Lasiopetalum joyceae
- Conservation status: Vulnerable (EPBC Act)

Scientific classification
- Kingdom: Plantae
- Clade: Tracheophytes
- Clade: Angiosperms
- Clade: Eudicots
- Clade: Rosids
- Order: Malvales
- Family: Malvaceae
- Genus: Lasiopetalum
- Species: L. joyceae
- Binomial name: Lasiopetalum joyceae Blakely

= Lasiopetalum joyceae =

- Genus: Lasiopetalum
- Species: joyceae
- Authority: Blakely
- Conservation status: VU

Species of shrub

Lasiopetalum joyceae is a species of flowering plant in the family Malvaceae and is endemic to New South Wales. It is an erect shrub with linear leaves and small groups of pinkish to reddish-brown flowers.

==Description==
Lasiopetalum joyceae is an erect shrub that typically grows to a height of up to 2 m and has wand-like branches. The leaves are linear, 30–90 mm long and less than 10 mm wide with the edges rolled under, and whitish to rust-coloured hairs on the lower surface. The flowers are arranged in clusters of three of four with bracteoles 5–8 mm long and about 1 mm wide near the base of the sepals. The sepals are pinkish to reddish-brown with woolly hairs on the back, and there are no petals. Flowering occurs in spring.

==Taxonomy==
Lasiopetalum joyceae was first formally described in 1929 by William Blakely in the Proceedings of the Linnean Society of New South Wales. The specific epithet (joyceae) honours "my late adopted daughter, Joyce, who was the first to bring this beautiful species under my notice".

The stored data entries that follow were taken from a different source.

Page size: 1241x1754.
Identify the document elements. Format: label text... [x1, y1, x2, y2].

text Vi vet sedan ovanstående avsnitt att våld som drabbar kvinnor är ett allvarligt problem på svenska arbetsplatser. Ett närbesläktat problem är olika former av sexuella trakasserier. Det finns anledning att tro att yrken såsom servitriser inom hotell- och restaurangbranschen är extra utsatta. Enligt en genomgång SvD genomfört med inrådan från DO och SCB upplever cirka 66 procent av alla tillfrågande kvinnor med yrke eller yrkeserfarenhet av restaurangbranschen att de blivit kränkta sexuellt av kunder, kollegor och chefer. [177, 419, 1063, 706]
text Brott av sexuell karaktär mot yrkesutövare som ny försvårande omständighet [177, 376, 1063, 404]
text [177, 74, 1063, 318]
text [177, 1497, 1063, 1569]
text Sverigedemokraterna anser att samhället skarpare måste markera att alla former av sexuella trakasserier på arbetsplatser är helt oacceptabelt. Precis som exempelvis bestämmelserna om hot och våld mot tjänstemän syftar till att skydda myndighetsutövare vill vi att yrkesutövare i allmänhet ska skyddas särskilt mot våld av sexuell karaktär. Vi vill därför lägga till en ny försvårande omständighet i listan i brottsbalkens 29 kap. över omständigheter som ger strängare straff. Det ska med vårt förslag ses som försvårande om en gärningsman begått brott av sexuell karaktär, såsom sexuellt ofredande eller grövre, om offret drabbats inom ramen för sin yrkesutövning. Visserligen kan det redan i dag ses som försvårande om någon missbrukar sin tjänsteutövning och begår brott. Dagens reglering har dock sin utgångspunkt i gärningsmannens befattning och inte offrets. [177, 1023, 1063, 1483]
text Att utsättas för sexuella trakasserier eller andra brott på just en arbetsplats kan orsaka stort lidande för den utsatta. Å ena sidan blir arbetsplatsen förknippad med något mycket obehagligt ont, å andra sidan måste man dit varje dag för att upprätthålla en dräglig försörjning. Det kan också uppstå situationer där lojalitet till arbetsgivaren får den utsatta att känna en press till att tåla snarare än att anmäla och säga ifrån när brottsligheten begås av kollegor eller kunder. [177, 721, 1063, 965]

==Distribution and habitat==
This lasiopetalum grows in heath on ridgetops on the Hornsby Plateau south of the Hawkesbury River, in the Sydney region of New South Wales.

==Conservation status==
Lasiopetalum joyceae is listed as "vulnerable" under the Australian Government Environment Protection and Biodiversity Conservation Act 1999 and the New South Wales Government Biodiversity Conservation Act 2016.